Klopapier-Gate sorgt für Aufregung im Landhaus

Sämtliches Toilettenpapier im Regierungsgebäude soll ausgetauscht worden sein, die Rollen zeigen ein Gackerl-Symbol mit der Aufschrift "Gatterjagd".

Nur in Niederösterreich gibt es noch Jagdgatter. 74 waren es bei der letzten Zählung. Offenbar um dagegen zu protestieren, verteilten am Dienstag Tierschützer eigens gedruckte Klorollen mit Toilettenpapier in den Regierungsgebäuden des nö Landtags.

Die Papiere zeigen ein Exkrement mit der Aufschrift „Gatterjagd" und einem darin steckenden Schild „Is fürn Oasch". Auf sämtlichen Toiletten für Männer und Frauen sollen diese neuen Rollen installiert worden sein.

Hintergrund ist der Umstand, dass mit dem 1. Mai 2017 nun das neue Jagdgesetz im Burgenland mit einem Gatterjagdverbot, für das eine Übergangsfrist bis 2023 gilt, in Kraft getreten ist. Tierschützer fordern von Landesrat Stephan Pernkopf (VP), auch den Jagdgattern in NÖ ein Ablaufdatum zu geben. In Wien laufen bereits ebenfalls Übergangsfristen und in Salzburg steht ein Verbot vor der Tür. In sämtlichen anderen Bundesländern ist die Gatterjagd bereits abgeschafft.

VGT für Gatterjagdverbot

"Verein gegen Tierfabriken"-Obmann Martin Balluch: „Auch NÖ muss jetzt endlich die Zeichen der Zeit erkennen und ein Gatterjagdverbot erlassen.
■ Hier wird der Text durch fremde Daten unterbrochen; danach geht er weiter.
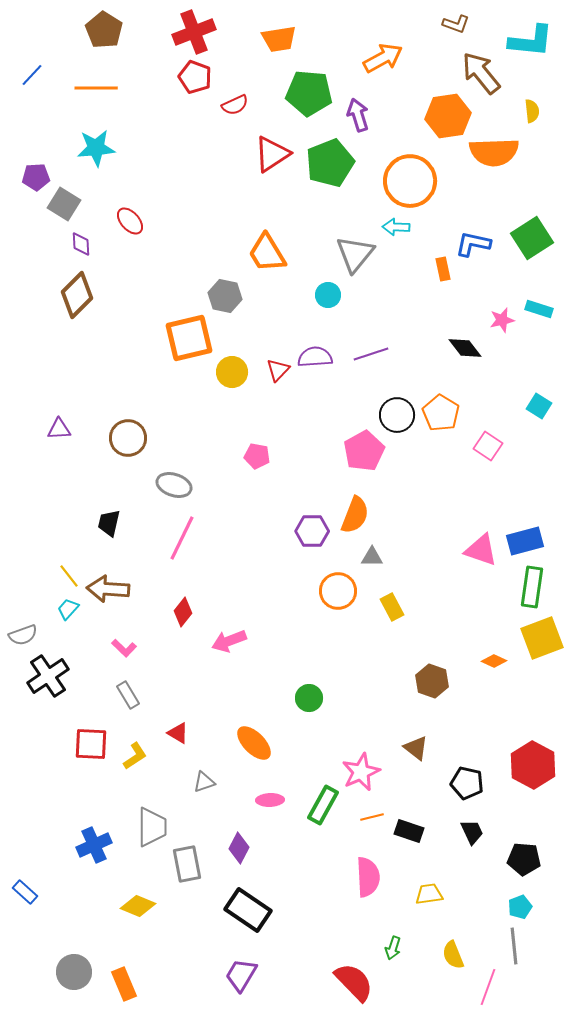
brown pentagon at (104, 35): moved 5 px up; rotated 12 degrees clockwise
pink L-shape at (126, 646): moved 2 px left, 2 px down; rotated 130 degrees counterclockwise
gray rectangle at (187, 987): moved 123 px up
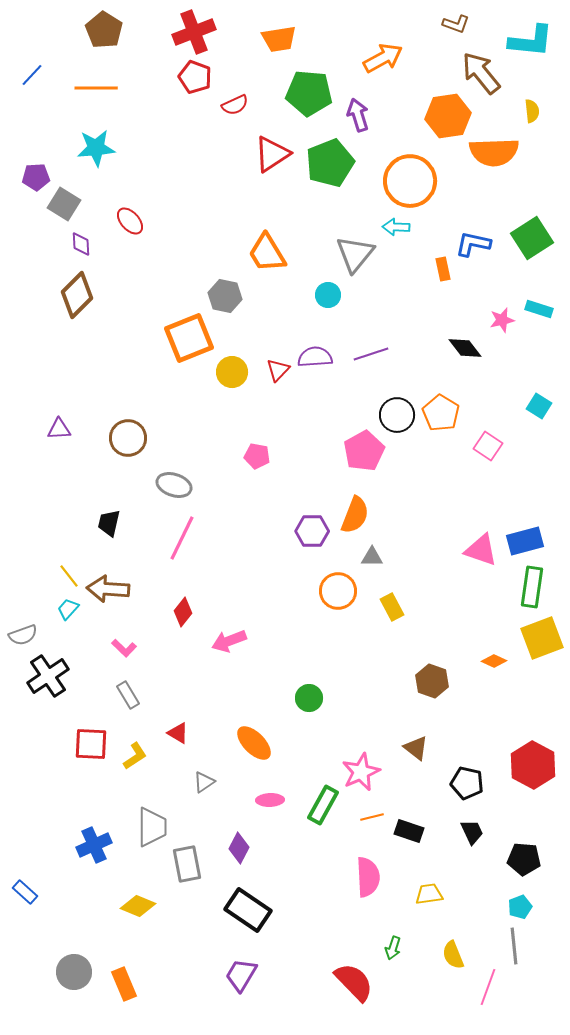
orange square at (189, 338): rotated 9 degrees counterclockwise
gray triangle at (204, 782): rotated 15 degrees counterclockwise
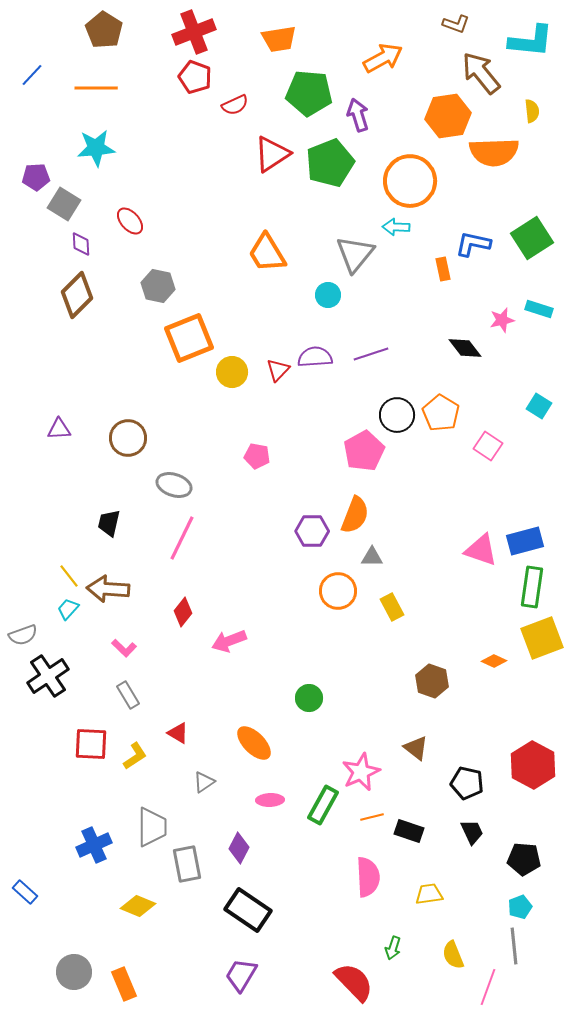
gray hexagon at (225, 296): moved 67 px left, 10 px up
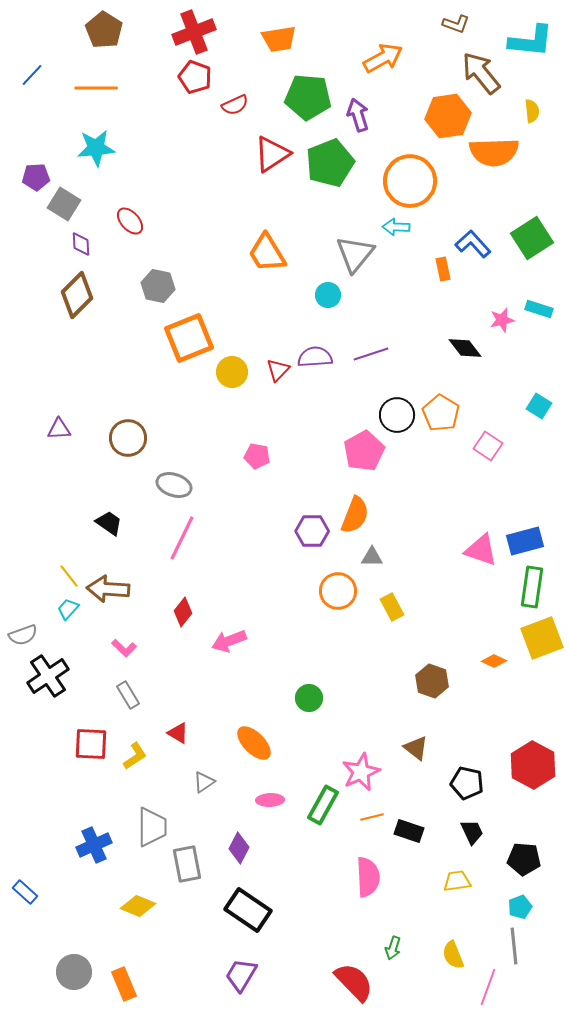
green pentagon at (309, 93): moved 1 px left, 4 px down
blue L-shape at (473, 244): rotated 36 degrees clockwise
black trapezoid at (109, 523): rotated 112 degrees clockwise
yellow trapezoid at (429, 894): moved 28 px right, 13 px up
Es reicht nicht, wie im Herbst 2015 die Gatterjagd ein bisschen einzuschränken und Kontrollen anzukündigen. Eine perverse Tierquälerei, wie die Gatterjagd, muss verboten, nicht reguliert werden. Die große Mehrheit der Bevölkerung auch in NÖ hat kein Verständnis für diese Art der Abschießbelustigung. Wir fordern, jetzt Nägel mit Köpfen zu machen."